22. A system for vehicle (102) driver fuel efficiency feedback, conducted at a server, comprising: a non-transitory computer-readable storage medium; and one or more processors coupled to the non-transitory computer-readable storage medium, wherein the non-transitory computer-readable storage medium comprises program instructions that, when executed on the one or more processors, cause the system to perform operations comprising: obtaining (206) measurement data of vehicle data (144) and environmental data (145) during operation of the vehicle (102) over a defined time period; inputting (242) the measurement data into a modelling system (180) configured to: output (244) a predicted fuel efficiency from the measurement data; isolate (246) driver factors relating to the predicted fuel efficiency from environmental factors related to the predicted fuel efficiency, wherein each driver factor relates to a different aspect of a driver’s behaviour; and, quantify (248) a contribution of each driver factor to a difference between an average fuel efficiency and the predicted fuel efficiency, wherein quantifying includes assigning a fuel efficiency contribution to each driver factor; and, outputting (254) an analysis of the driver factors and the assigned fuel efficiency contributions over the defined time period, wherein the average fuel efficiency is an average fuel efficiency value determined using measurement data obtained from previous operations of one or more vehicles over defined time periods.

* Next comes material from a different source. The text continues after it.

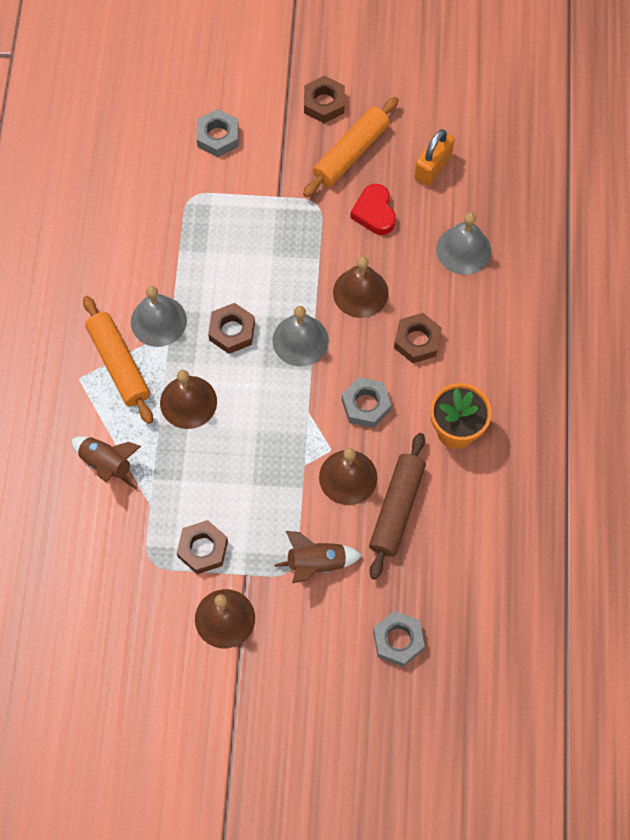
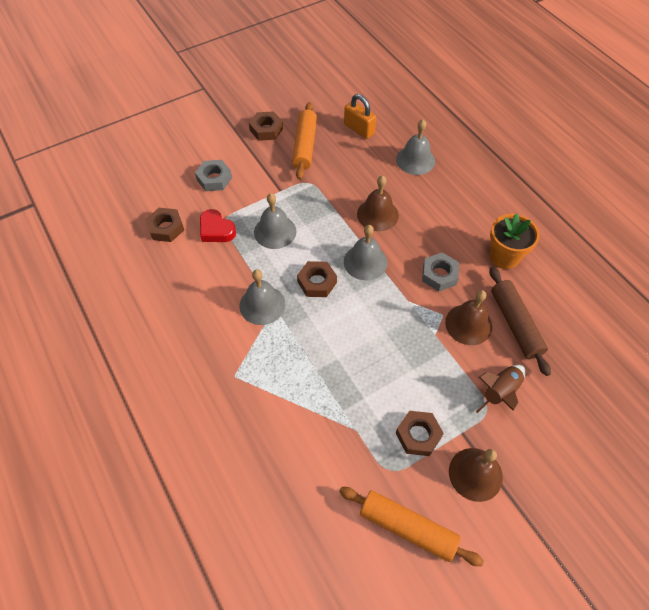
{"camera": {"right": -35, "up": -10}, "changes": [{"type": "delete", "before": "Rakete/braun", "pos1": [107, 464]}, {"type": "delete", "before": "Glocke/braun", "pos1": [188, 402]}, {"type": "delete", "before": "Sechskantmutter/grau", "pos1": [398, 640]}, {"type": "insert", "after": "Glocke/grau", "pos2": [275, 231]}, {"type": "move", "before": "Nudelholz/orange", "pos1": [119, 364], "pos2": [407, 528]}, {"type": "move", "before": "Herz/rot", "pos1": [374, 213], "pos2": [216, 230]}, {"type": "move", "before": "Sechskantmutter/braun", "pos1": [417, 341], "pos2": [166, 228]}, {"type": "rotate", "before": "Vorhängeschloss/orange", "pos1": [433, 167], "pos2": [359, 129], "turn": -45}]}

23. The system as claimed in claim 22, including the modelling system (180), wherein the modelling system (180) includes a machine learning model, configured to receive vehicle data (144) and / or environmental data (145), and configured to output a predicted fuel efficiency value, and wherein the modelling system (180) includes a Shapley decomposition model, configured to receive vehicle data (144) and / or environmental data (145), and configured to output isolated driver factors relating to the predicted fuel efficiency and to quantify the contribution of each driver factor to the difference between the average and predicted fuel efficiency24. A computer program product for determining a fuel efficiency of a vehicle (102), comprising: a non-transitory computer-readable storage medium; and one or more processors coupled to the non-transitory computer-readable storage medium, wherein the non-transitory computer-readable storage medium comprises program instructions that, when executed on the one or more processors, cause the system to perform operations comprising: obtaining (206) measurement data of vehicle data (144) and environmental data (145) during operation of the vehicle (102) over a defined time period; inputting (242) the measurement data into a modelling system (180) configured to: output (244) a predicted fuel efficiency from the measurement data; isolate (246) driver factors relating to the predicted fuel efficiency from environmental factors related to the predicted fuel efficiency, wherein each driver factor relates to a different aspect of a driver’s behaviour; and, quantify (248) a contribution of each driver factor to a difference between an average fuel efficiency and the predicted fuel efficiency, wherein quantifying includes assigning a fuel efficiency contribution to each driver factor; and, outputting (254) an analysis of the driver factors and the assigned fuel efficiency contributions over the defined time period, wherein the average fuel efficiency is an average fuel efficiency value determined using measurement data obtained from previous operations of one or more vehicles over defined time periods.